If your pee is too yellow when drinking, it means your body is seriously dehydrated and needs fluids (that aren't alcoholic). "If your urine is dark in color and/or you are constantly thirsty, this means your body needs hydration, stat," explains Elizabeth Ann Shaw, MS, RDN, CLT over email with Bustle. "Depending on the amount of alcohol consumed will help dictate what fluids you should be putting in your body, but, I definitely recommend H2O and in some cases, an electrolyte beverage," Shaw advises.

11. Drinking Alone & Lying

Bruno says that if you "drink in private or secretly" or lie to someone about how many drinks you've consumed or whether or not you've been drinking, it could signal an abusive relationship to drinking. It can also signify that "you regret your drinking afterwards," and want to keep it as a hidden behavioral pattern. If you notice yourself feeling uncomfortable drinking around others or being yourself, it could indicate a problem.

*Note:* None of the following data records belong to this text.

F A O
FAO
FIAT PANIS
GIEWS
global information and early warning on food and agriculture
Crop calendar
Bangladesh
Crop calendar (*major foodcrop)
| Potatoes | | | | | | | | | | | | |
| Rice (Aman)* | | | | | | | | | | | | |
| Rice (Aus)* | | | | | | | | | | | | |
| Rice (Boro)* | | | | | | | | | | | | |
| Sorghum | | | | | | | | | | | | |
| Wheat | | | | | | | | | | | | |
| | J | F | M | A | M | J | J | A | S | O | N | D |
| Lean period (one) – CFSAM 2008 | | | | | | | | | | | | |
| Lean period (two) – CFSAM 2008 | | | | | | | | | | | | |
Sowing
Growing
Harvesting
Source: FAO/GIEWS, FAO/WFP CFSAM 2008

12. Inability To Stop At One Drink

Bruno says that if "you can't stop at one drink at happy hour," it could mean that you have a toxic relationship to alcohol and need to cut back on intake. Remember, drinking more than seven drinks a week is overkill, so if you're not able to have just one a day, and you drink daily, that's considered heavy or risky drinking.

13. Social Life Revolves Around Drinking

If your social life revolves around drinking, as in you're heading to happy hours and boozy brunches regularly with your social network, and you get a bit wasted at these events, it's a sign that you have an unhealthy relationship with alcohol (which can be creating unhealthy personal relations, as well). Bruno recommends trying new activities instead. Perhaps a gym class, cooking demo, or movie?

If any of these factors seem applicable to your drinking habits, it's time to reel it in and be more mindful of how much you drink and how often you're engaging in activities that involve alcohol. Slowing down will be better for your health overall.